Guest Edited Poetry

In a Minefield

by Jordan Young

We are many, yet we wish we were few. We pray to grow as scarce as myrrh in a minefield.
But we go unanswered, left to our little selves, and we dance to remember, in a minefield.

The wise find better places than closets to hide, yet there he stands, still as a skeleton.
From behind a wardrobe door, he is privy to how his exposed lover boy suffers in a minefield.

The best-kept secrets are buried with the worms below, above Hades’s head, under Helios’s nose.
A mallard stole lady lark’s song, left her bloody feathers and broken heel covered in a minefield.
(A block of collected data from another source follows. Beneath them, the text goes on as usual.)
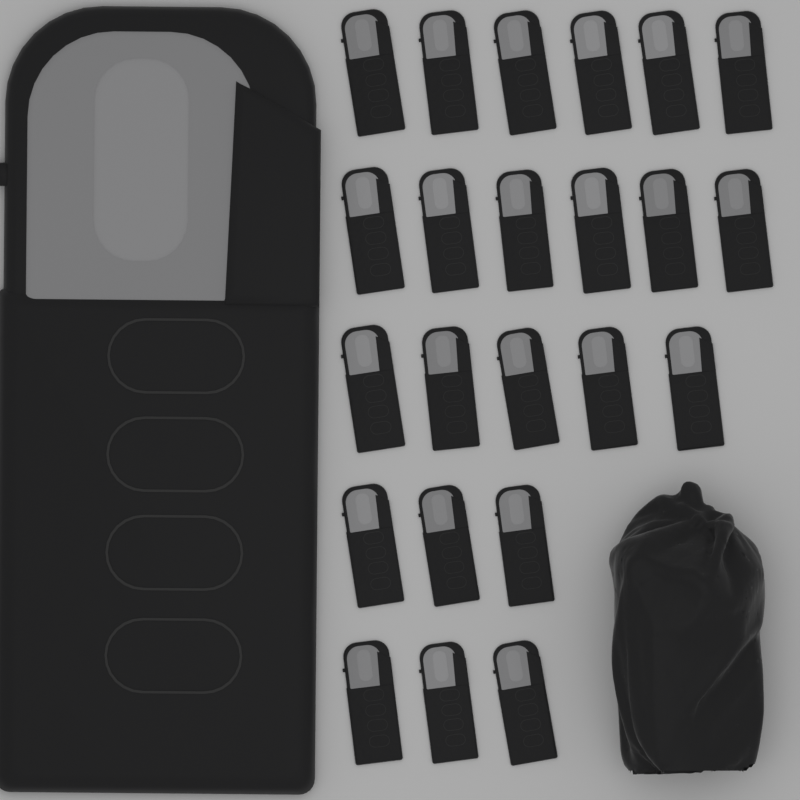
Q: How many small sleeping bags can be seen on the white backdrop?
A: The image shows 23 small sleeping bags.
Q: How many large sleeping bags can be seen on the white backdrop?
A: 1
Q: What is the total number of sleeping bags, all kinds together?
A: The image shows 24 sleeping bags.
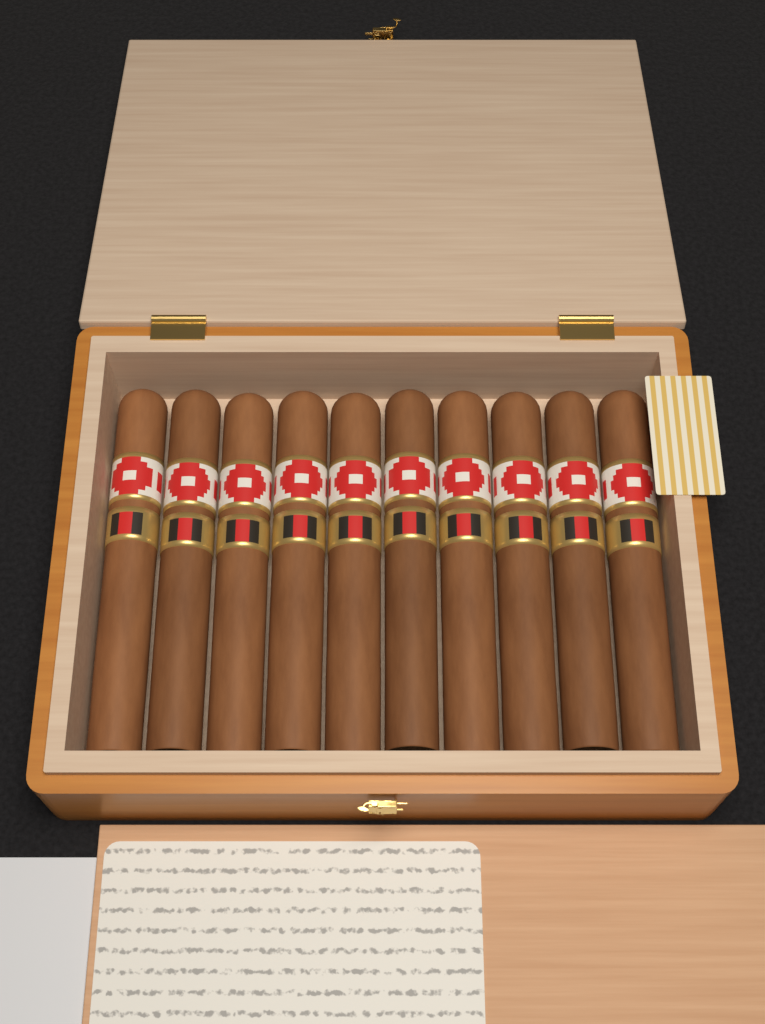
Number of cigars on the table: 10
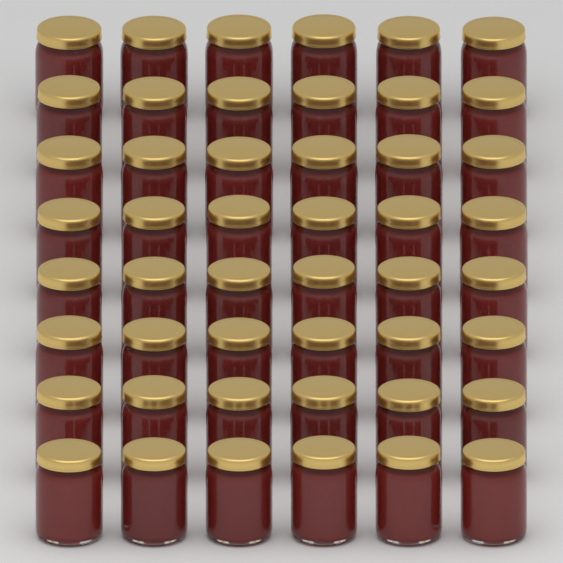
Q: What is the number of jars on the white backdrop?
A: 48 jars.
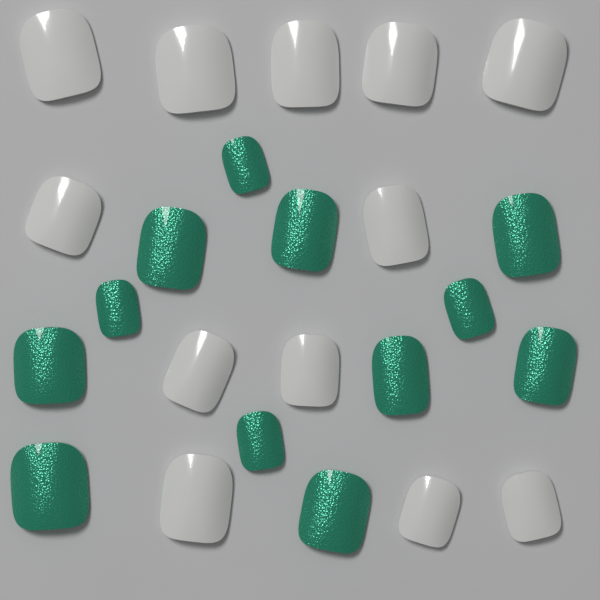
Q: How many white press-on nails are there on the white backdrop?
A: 12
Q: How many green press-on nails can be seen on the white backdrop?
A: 12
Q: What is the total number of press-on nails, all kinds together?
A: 24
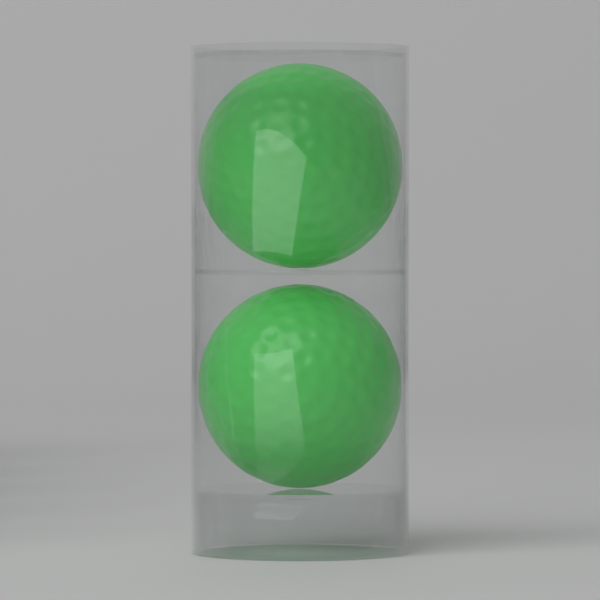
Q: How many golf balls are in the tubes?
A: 2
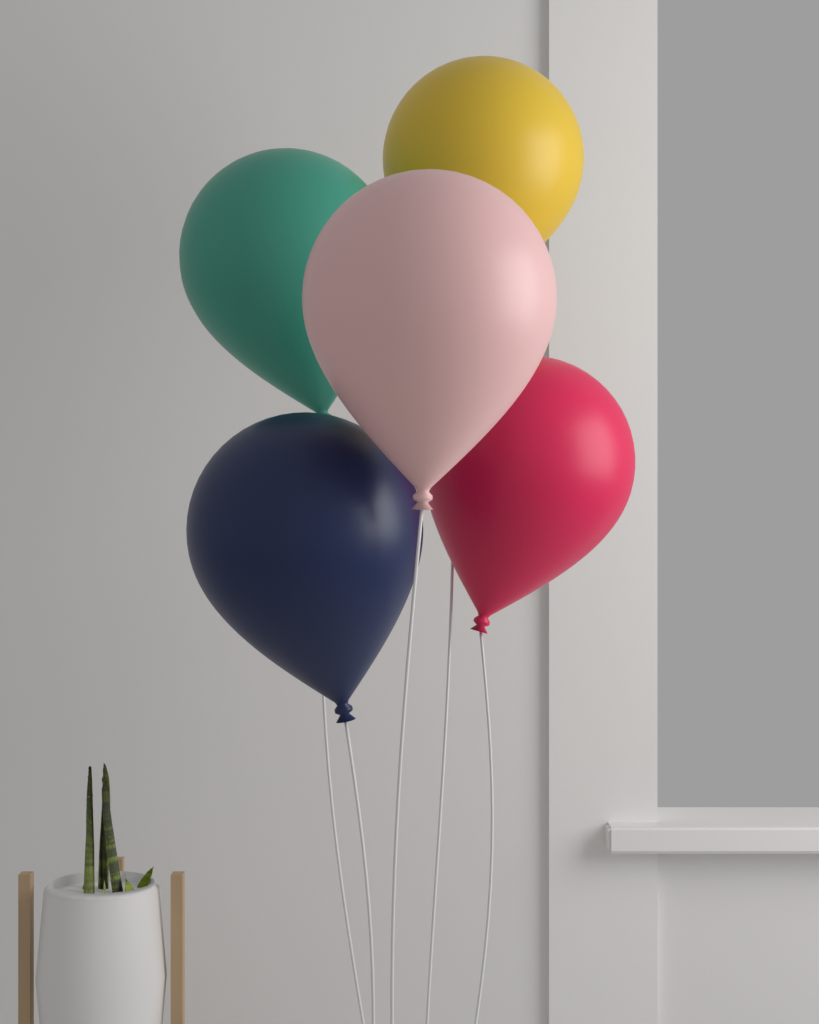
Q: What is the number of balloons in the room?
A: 5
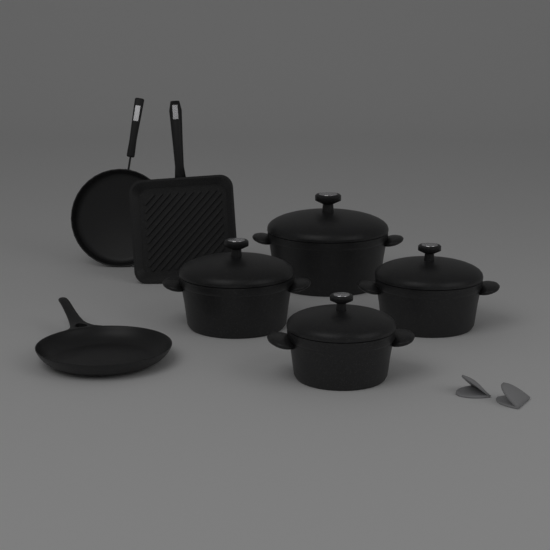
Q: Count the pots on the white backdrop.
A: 4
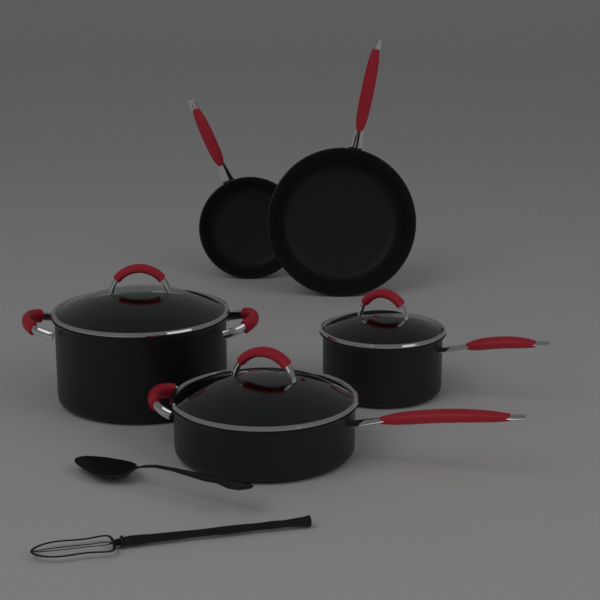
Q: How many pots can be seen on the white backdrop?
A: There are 3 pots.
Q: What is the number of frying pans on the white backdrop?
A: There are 2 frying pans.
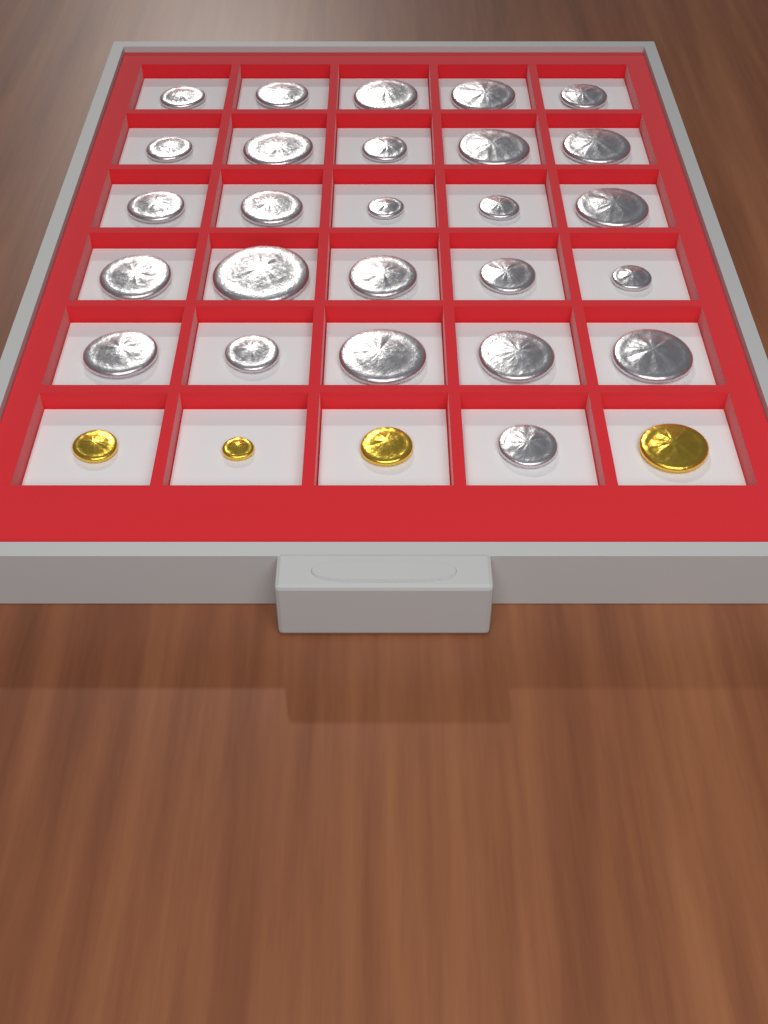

No, I never cared for theatrics or a stage, but still, I find myself here, day after day.
This eternal performance sacrifices me to a sea of eyes that I am made to cower in—a minefield.

Lovely Madame, you are oh so alluring! In lace sash and silk lashes, you are decadence come
alive. For you, they’ll lust, but Woman, they’ll never call you, only let you fester in a minefield.

Their maws will only demand more fruit from the womb while shaming the sowing.
They will wax pious for your decimated child and still expect you to mother in a minefield.

Across you, there lies a certain happy haven, but Jordan, what will you do? With your body,
a river drained, could you carry them? Or would you be left to suffer in a minefield?

Jordan Young (she/he/they) is a recent graduate of Southern Methodist University (BA English Creative Writing) and an admitted graduate student to the University of Cambridge. Her poetry focuses on the modern pressures of identity and how she navigates these struggles as an individual. She is currently pursuing an MFA and plans to start a small press. She is the 2023 winner of Southern Methodist University’s Margaret Terry Crooks award, the 2024 and 2025 recipient of Southern Methodist University’s Marsh Terry Scholarship, and the 2024 2nd place winner of Southern Methodist University’s David R. Russell Memorial Poetry Prize.